Narra questa leggenda che a Mellencamp - che da quelle parti è poco sotto i numeri 1 del rock - avessero chiesto un adattamento delle sue canzoni per Broadway. Mellencamp non è uno di buon carattere (vi ricordate le bizze ai suoi recenti concerti italiani? ), disse di no, secco. Poi raccontò la richiesta ad una persona, dicendo che lui avrebbe voluto scriverne uno nuovo, ripescando una vecchia storia maledetta del suo stato, l'Indiana. “Ci vorrebbe Stephen King, però”, commentò. Quell’uomo, Mellencamp non lo sapeva, era l’agente di King. Che è uno che di idee ne riceve tante, da gente importante. Spesso, dice King, sono pure brutte anche se la fonte è di primissimo livello. In quel caso, l'idea era buona, secondo King: i due si piacquero subito. King scrisse al volo 60 pagine da quell’idea: due fratelli che si odiano vengono portati in vacanza in una capanna dove altri due fratelli, quelli del padre, si sono ammazzati, anni prima - e sono ancora lì, come fantasmi.
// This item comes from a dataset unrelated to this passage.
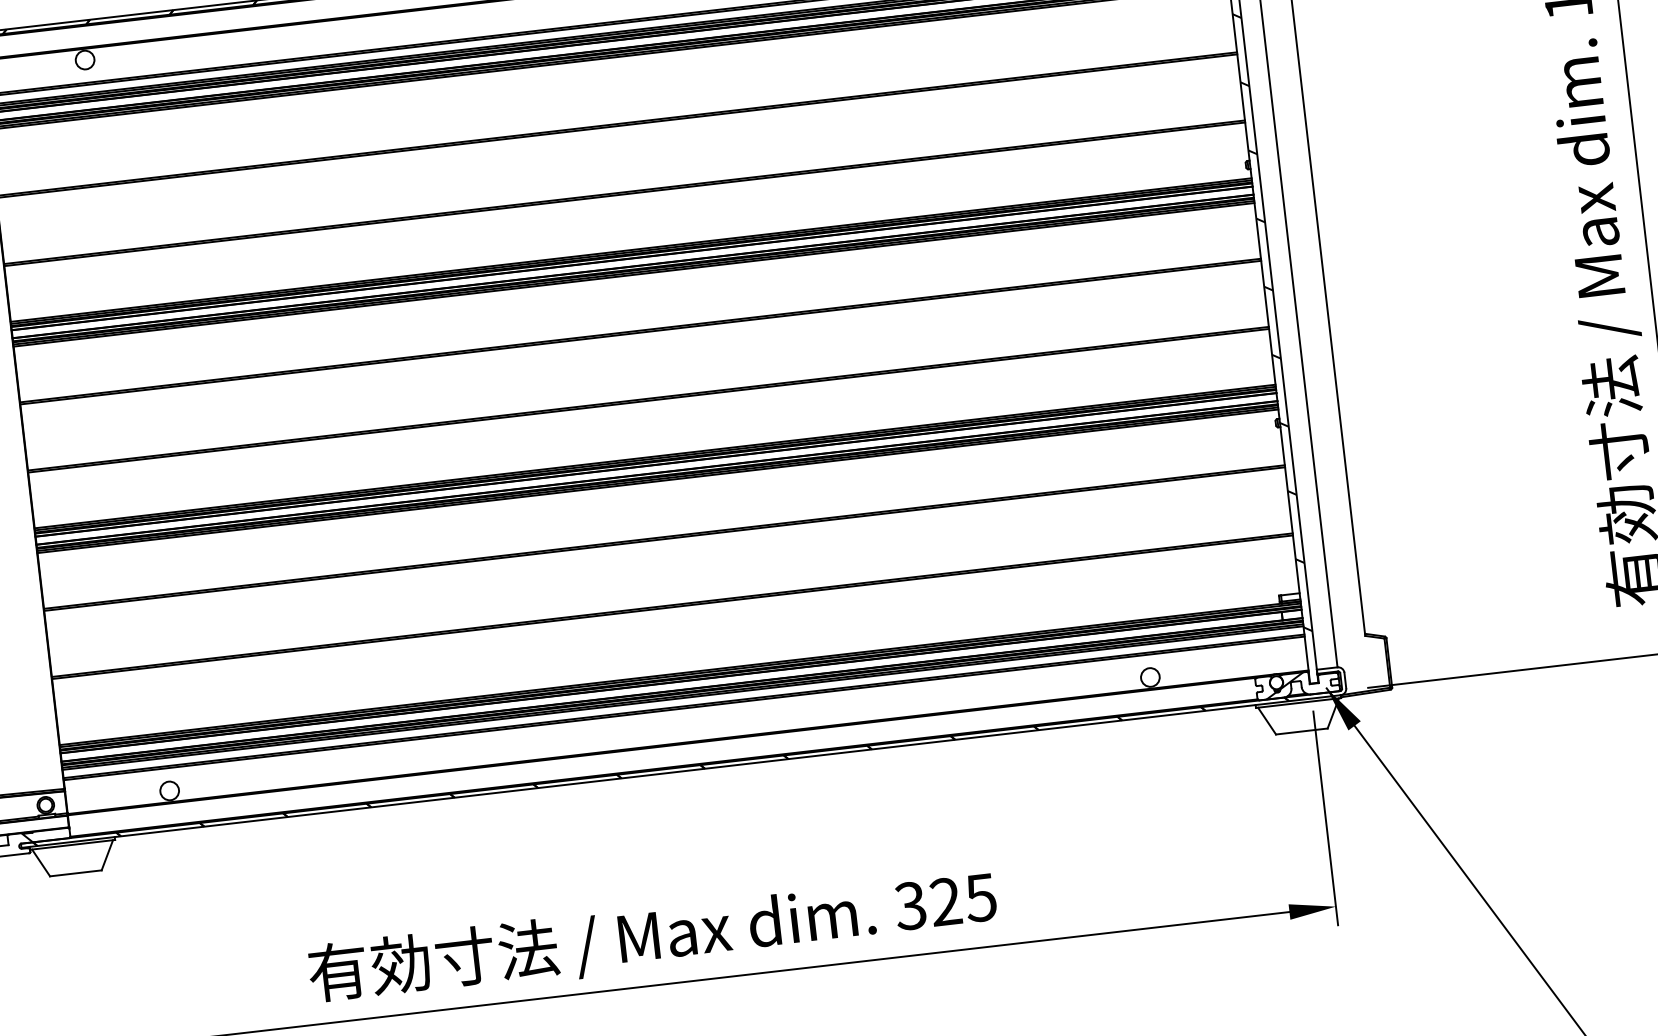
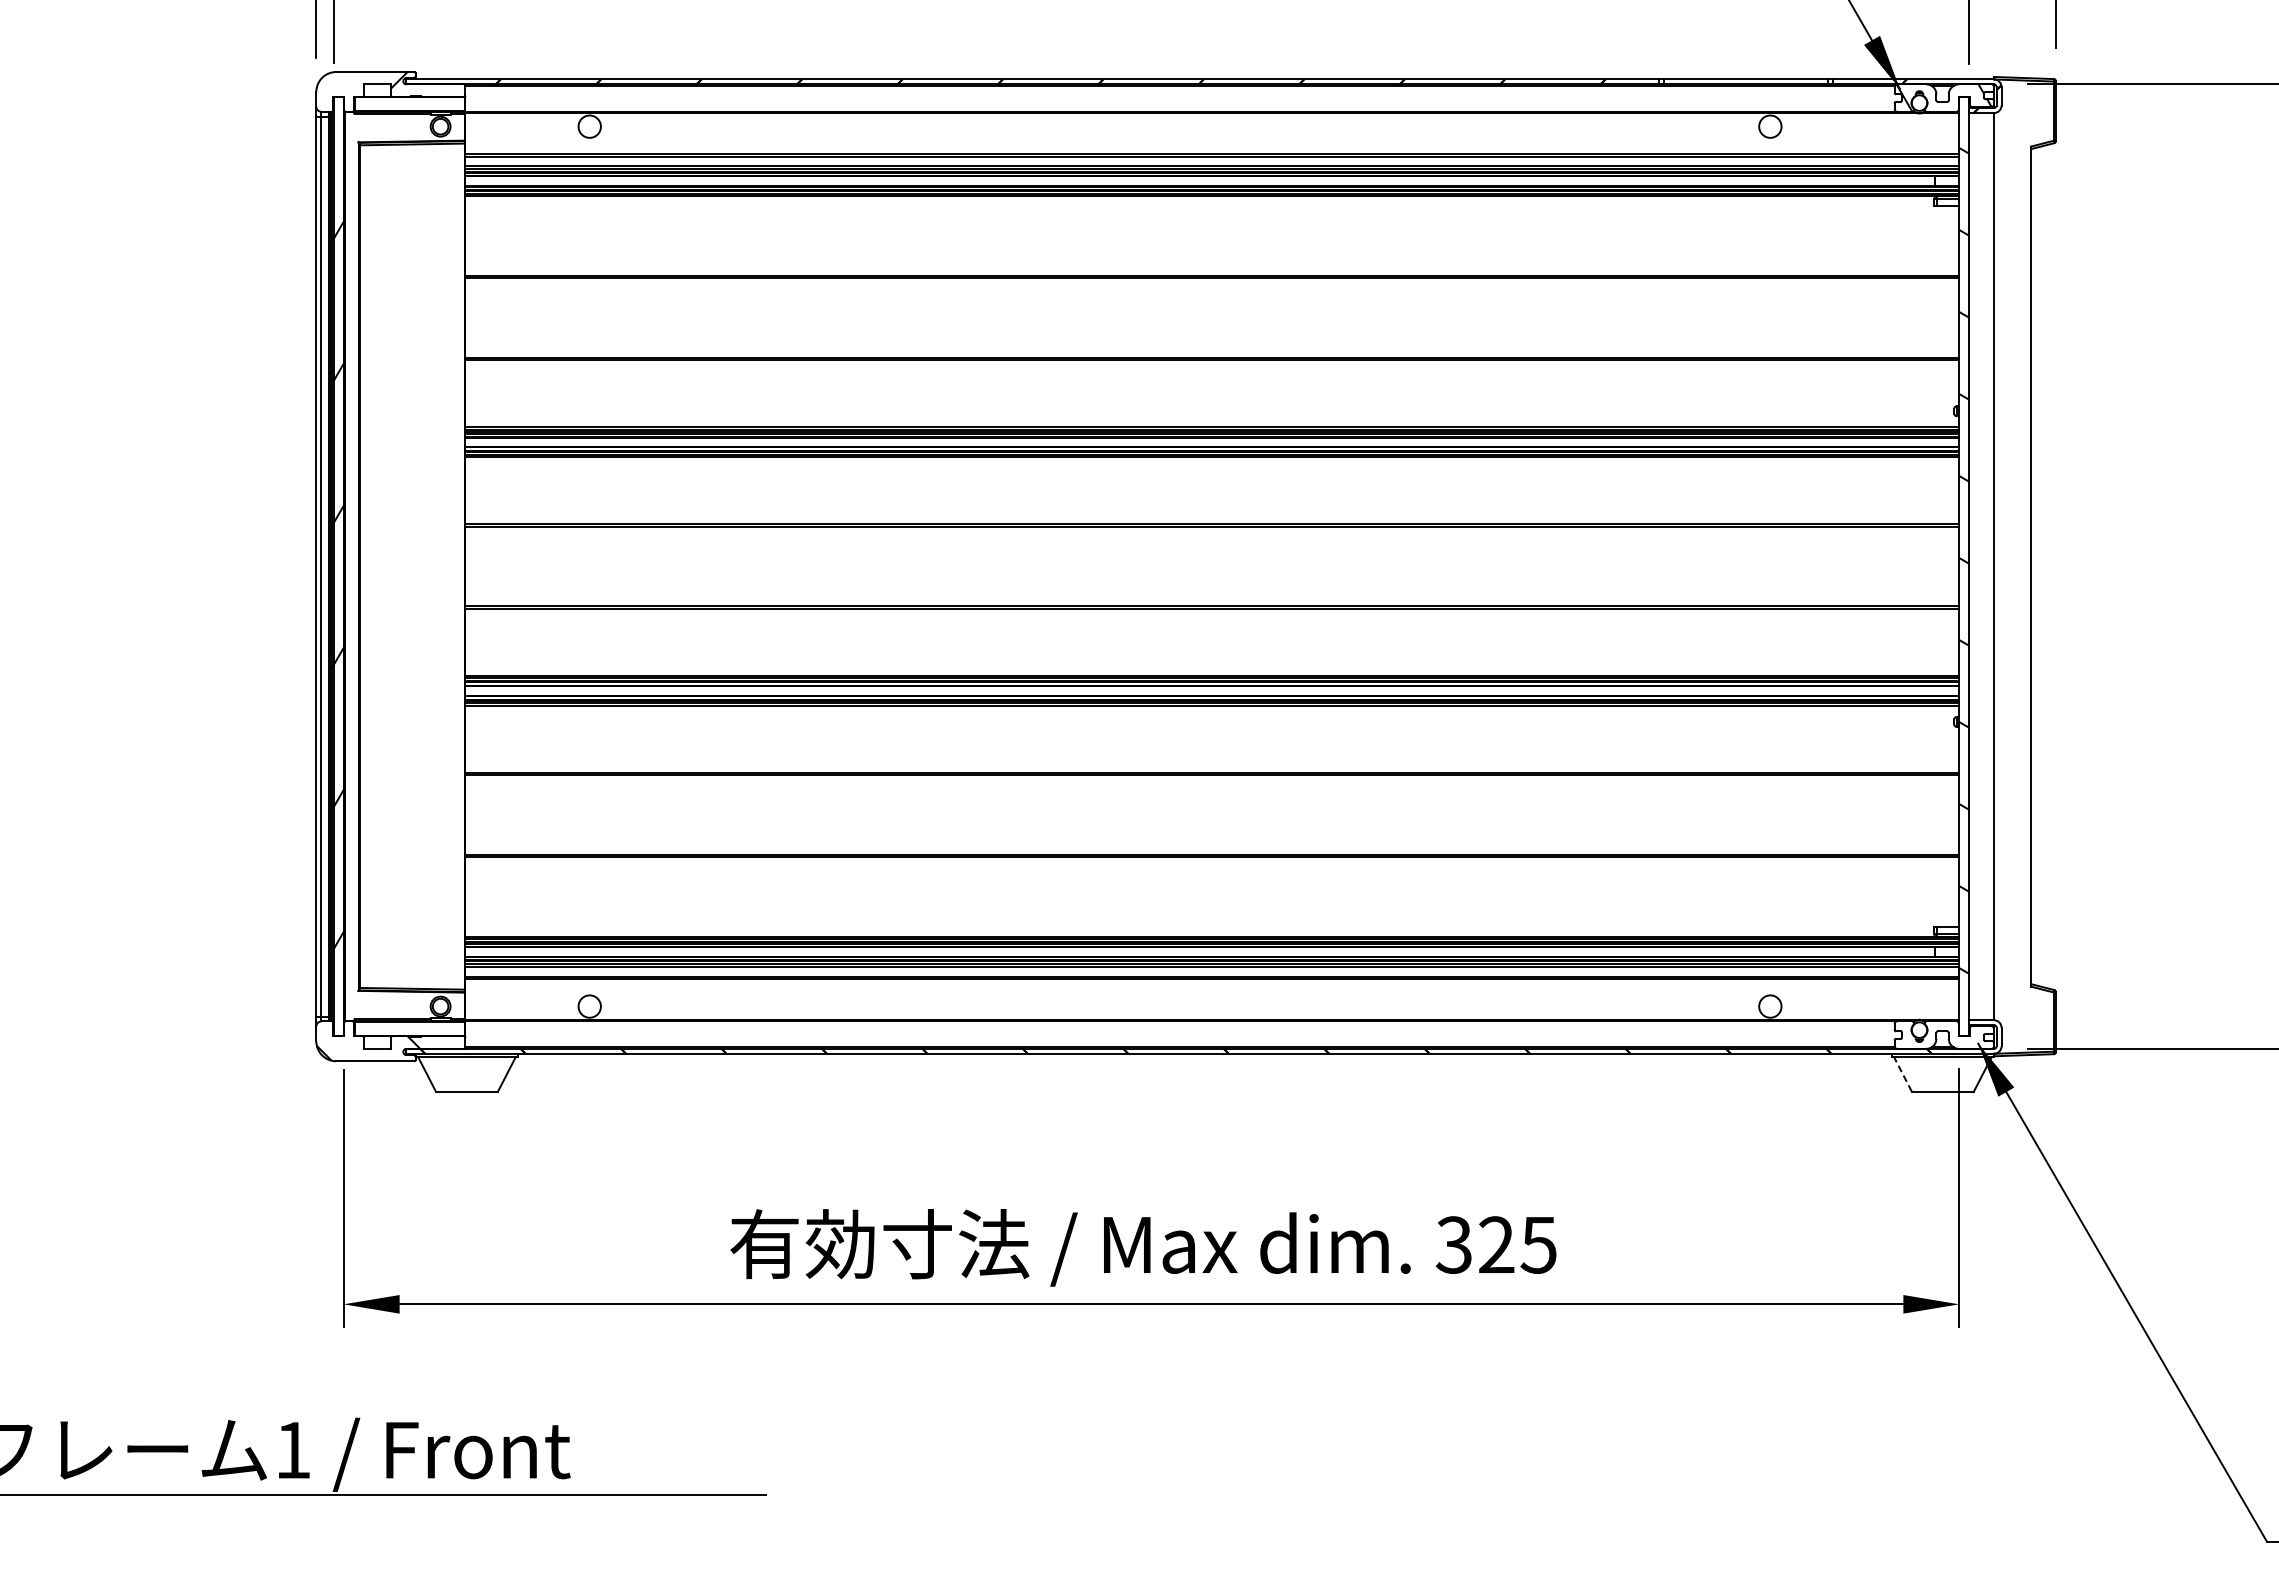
hatch: (1284, 685) -> (1928, 1034), removed
line: (1266, 720) -> (1902, 1073), solid -> dashed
Mellencamp scrisse una quindicina di canzoni, ma il progetto ci ha messo 12 anni a decollare, più uno per il disco: le canzoni sono state incise con la supervisione del miglior produttore di “Americana” - inteso come genere ultra-classico di rock cantautorale - T-Bone Burnett. E no, non è “Un Sgt. Peppers dell’Americana”, come lo ha definito modestamente lo stesso Mellencamp. Ma è un disco da avere per gli amanti del genere. Basta vedere i nomi coinvolti (guardate la tracklist in fondo).
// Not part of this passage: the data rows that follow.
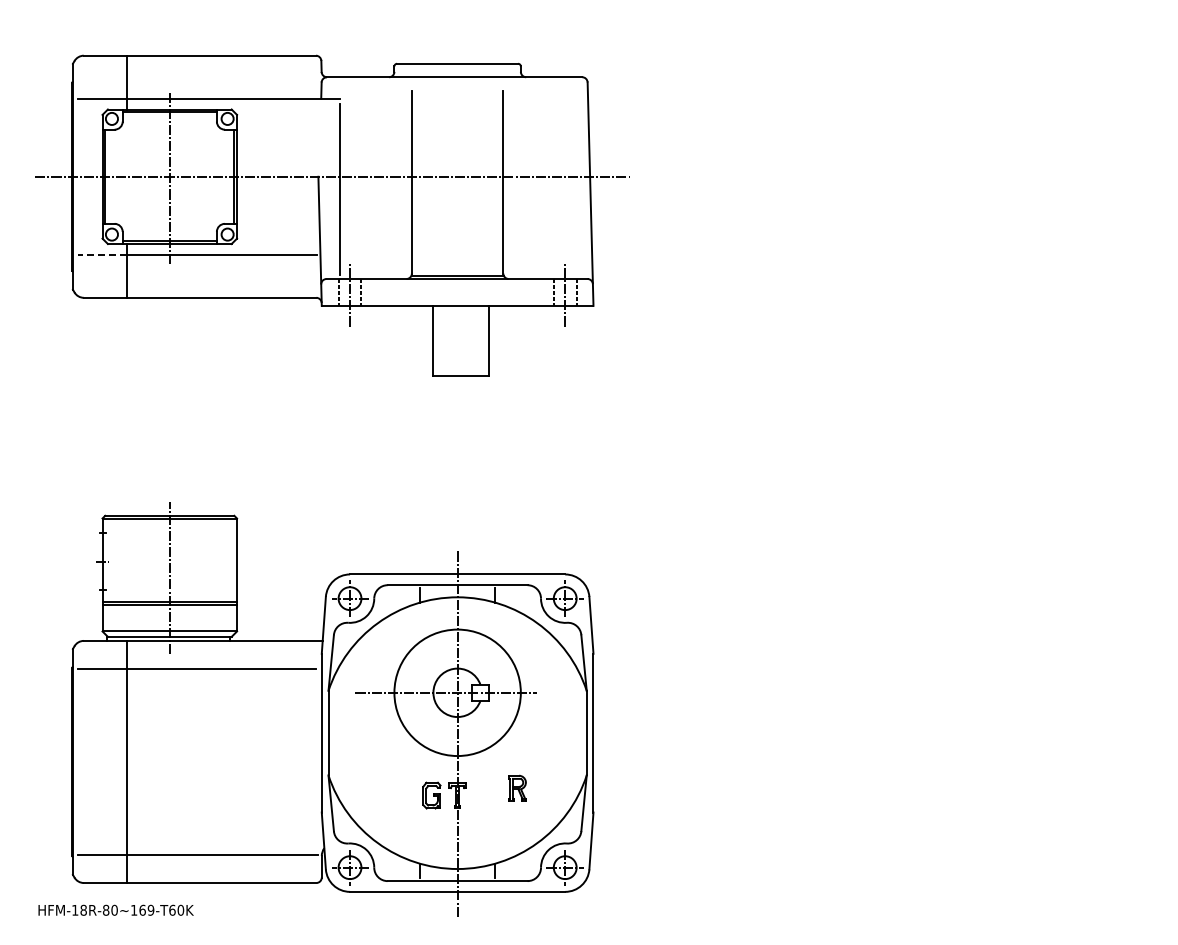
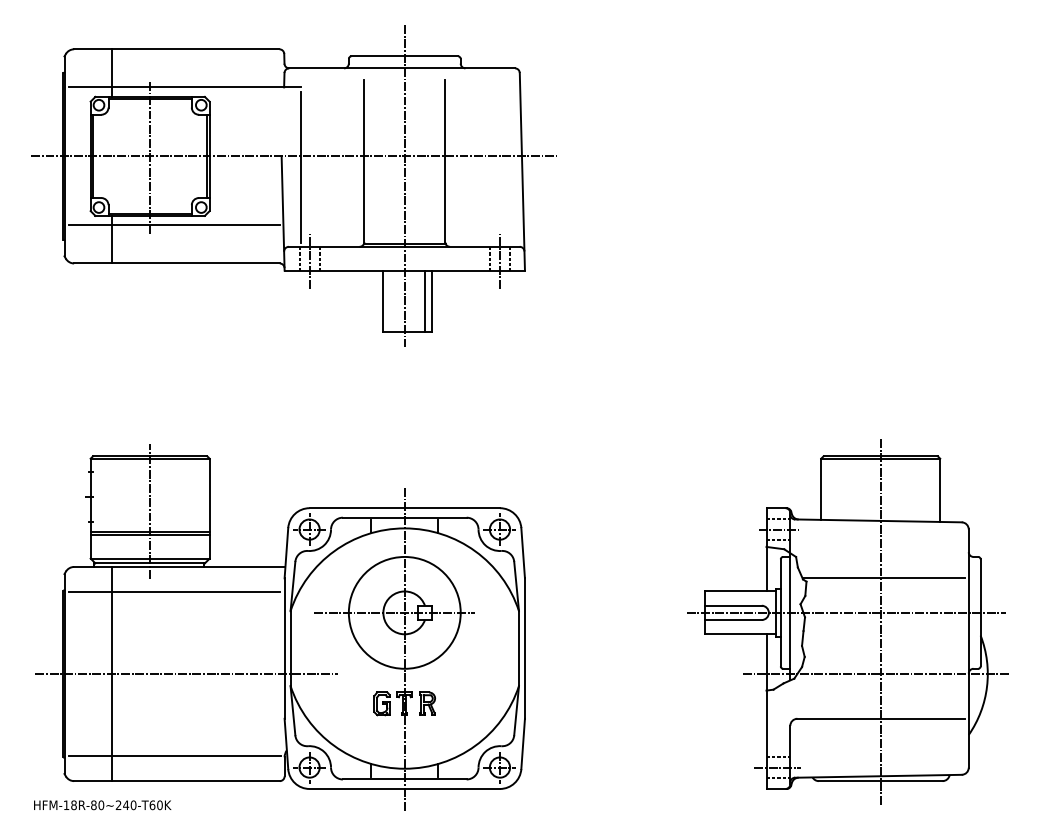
line: (457, 210) -> (404, 186), added
line: (102, 254) -> (90, 225), dashed -> solid
line: (480, 340) -> (425, 301), added
part: (957, 702) -> (846, 621), added
line: (211, 761) -> (187, 673), added
part: (517, 787) -> (427, 702), moved
text: (142, 909) -> (126, 804), HFM-18R-80~169-T60K -> HFM-18R-80~240-T60K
E’ un disco scuro, cupo come la storia. Un album con punte di assoluta bellezza, come “You don’t know me”, “Tear this cabin down” di Taj Mahal, “Jukin’” di Sheryl Crow - quest’ultimo è uno dei pochi momenti dichiaratamente rock in un album che tende al blues, al country dark, anzi gotico. Si sente molto la mano di T-Bone Burnett nei suoni, nella ricerca e nella pulizia degli strumenti. Si sente molto ma molto meno la mano di John Mellencamp nella scrittura - che peraltro compare direttamente solo nell’ultima canzone, forse la più mellencampiana nella melodia e nella struttura.
Più che un “Sgt. Pepper”, “Ghost brothers of Darkland County” è un bigino dell’Americana. Un manuale, anzi, per usare un termine più "alto". Perché la musica esemplificata qua dentro è lontana mille miglia sia dal tipico, consolatorio musical pop e anche dal rock più schietto di Mellencamp. Comunque sia, l'album regge benissimo da solo indipendentemente dal musical di cui è colonna sonora. E' un album in cui di consolatorio non c'è veramente nulla, nella storia come nelle canzoni: ed è il suo maggior pregio, oltre al livello dei nomi che cantano.